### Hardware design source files
==========
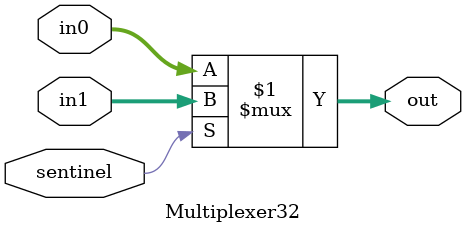
<source format=v>
`timescale 1ns / 1ps

module Multiplexer32(
	input sentinel,
	input [31:0] in0,
	input [31:0] in1,
	output [31:0] out
	);
	
	assign out = sentinel ? in1 : in0;

endmodule

</source>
==========
Leaving out only the pictures, retype every record exactly.

### Solution
<source format=v>
`timescale 1ns / 1ps

module Multiplexer32(
	input sentinel,
	input [31:0] in0,
	input [31:0] in1,
	output [31:0] out
	);
	
	assign out = sentinel ? in1 : in0;

endmodule

</source>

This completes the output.